Carica Pioli alla vigilia di Milan-Atalanta: “Dell’Inter non mi interessa”. Poi annuncio su Ibra

ULTIMO AGGIORNAMENTO 14:15

Stefano Pioli presenta Milan-Atalanta in conferenza stampa: le parole del tecnico rossonero alla vigilia del match

180 minuti per lo scudetto, i prossimi 90 contro l’Atalanta di Gasperini tra le mura amiche di ‘San Siro’. Alla squadra di Pioli basteranno 4 punti per tornare campione d’Italia. L’allenatore rossonero è intervenuto in conferenza stampa alla vigilia del match. Ecco le sue dichiarazioni raccolte da Calciomercato.it.

Pioli in conferenza (screenshot)

DENTRO O FUORI – “Dalla partita con la Lazio che giochiamo partite da dentro o fuori, con tanto peso specifico sulla classifica. Abbiamo superato delle tappe difficili e domani ce ne sarà un’altra altrettanto difficile. L’Atalanta ci costringerà a giocare il miglior calcio possibile”.

TIFOSI E SQUADRA – “Tutto lo stadio rossonero ci darà ancora più carica ed energia. In questi giorni ho visto una squadra serena e attenta, un po’ di più rispetto al solito”.

CHIUSURA DI UN CERCHIO – “Sono convinto che quel 5-0 ci è servito per capire tante cose, ma non credo che domani chiuderemo un cerchio. Ci saranno a disposizione tre punti importanti, questo sì. Non bisogna cambiare la nostra mentalità. Da Gasperini mi aspetto qualcosa di diverso rispetto all’andata”.

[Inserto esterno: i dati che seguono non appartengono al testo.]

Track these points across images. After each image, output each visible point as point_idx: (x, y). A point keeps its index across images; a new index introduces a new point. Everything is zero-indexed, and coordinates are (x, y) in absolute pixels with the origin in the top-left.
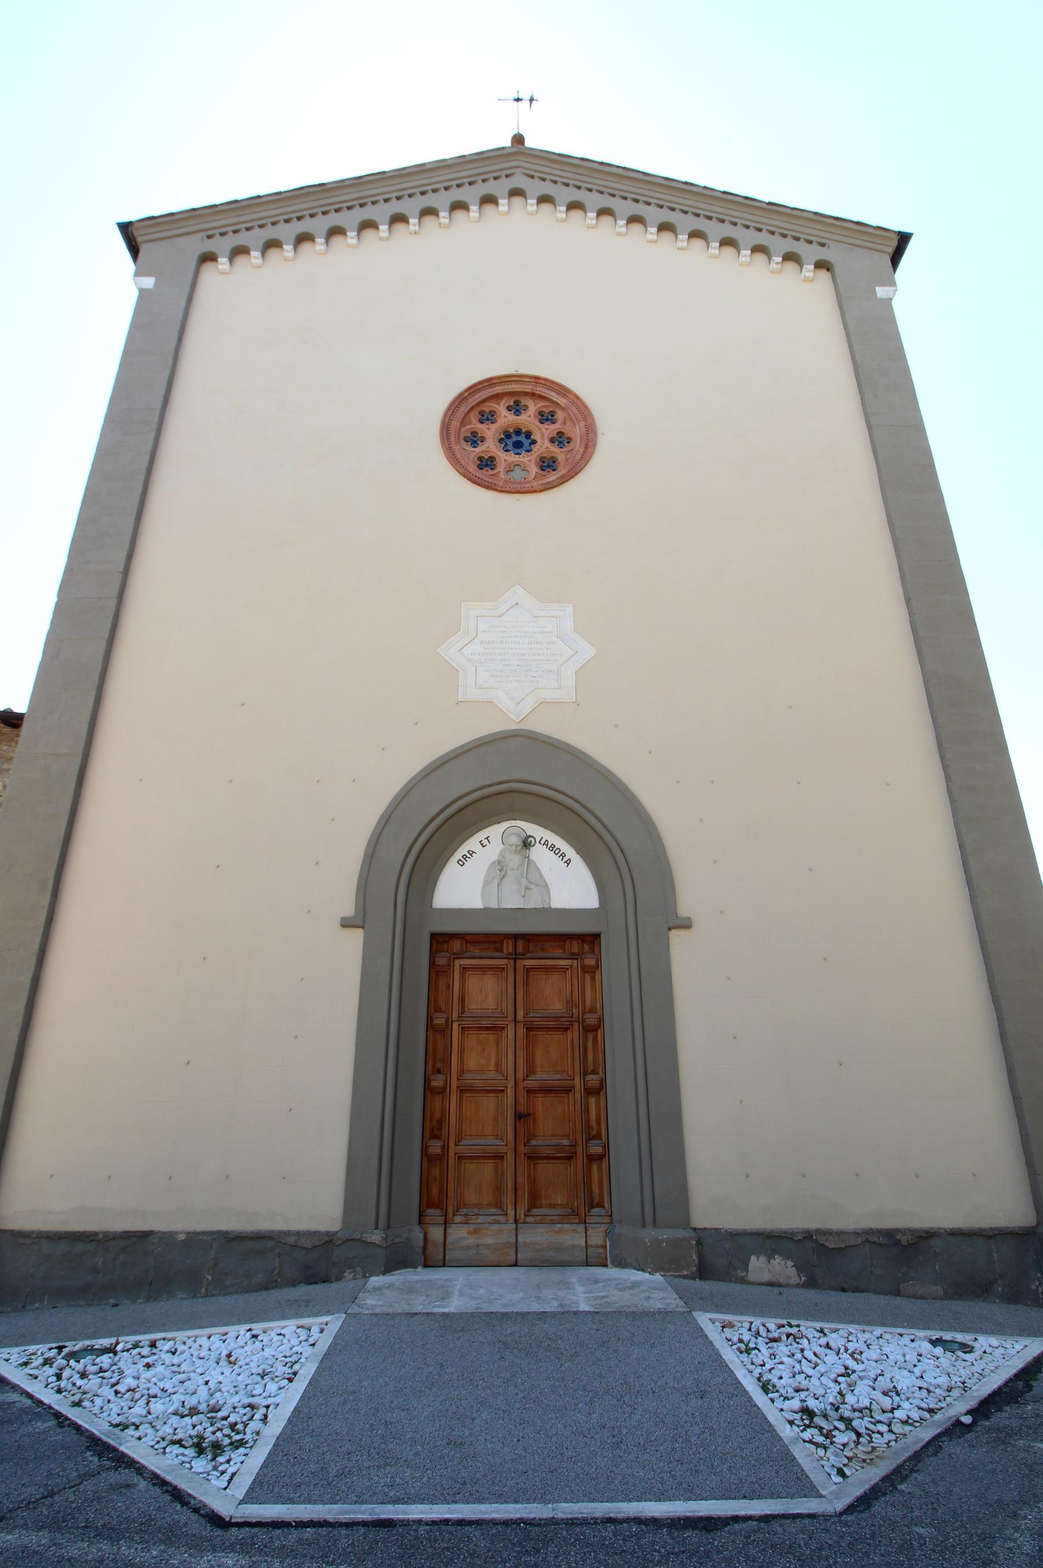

SCUDETTO AL MILAN GIA’ DOMENICA – “Non dobbiamo pensare oltre, altrimenti significherebbe poco quello che abbiamo fatto fino ad oggi. Serve concentrazione solo sulla partita, poi succederà quel che deve succedere. Sono sicuro che i miei giocatori si sentano come me, concentrati e motivati, con un popolo che ci sosterrà fino alla fine”.

IBRAHIMOVIC – “Domani last dance a San Siro? Mi auguro di no, Zlatan è un campione con la C maiuscola. Ho una stima nei suoi confronti che è smisurata. Mi auguro non sia così, ma lui sa quello che è meglio per il suo futuro”.

INTER – “Se può vincerle tutte e due? Non lo e non mi interessa. Siamo concentrati solo su noi stessi, sulla partita di domani”.

PIOLI UOMO GIUSTO – “Quando le cose funzionano è perché tutte le componenti di un club vanno dalla stessa direzione”.

TIFOSI – “I tifosi sono stati fantastici sempre ma quando non si poteva andare allo stadio ci sono stati ancora più vicini”.

TONALI – “Noi cambiamo continuamente sistema di gioco. E’ importante che lui abbia queste caratteristiche di inserimento. Ha gamba e va sfruttata”.

REBIC – “Rebic è un giocatore di qualità fisica e caratteriale. Ha avuto tanti problemi che l’hanno frenato, ora sta benissimo”.

GIOVANE MILAN – “I nostri giovani hanno talento e tanta disponibilità. Questo ci ha permesso di crescere tanto”.

STRATEGIA ATTENDISTA – “Domani bisognerà leggere tutte le pieghe della partita. Abbiamo giocatori veloci che ci potranno permettere dei ribaltamenti importanti”.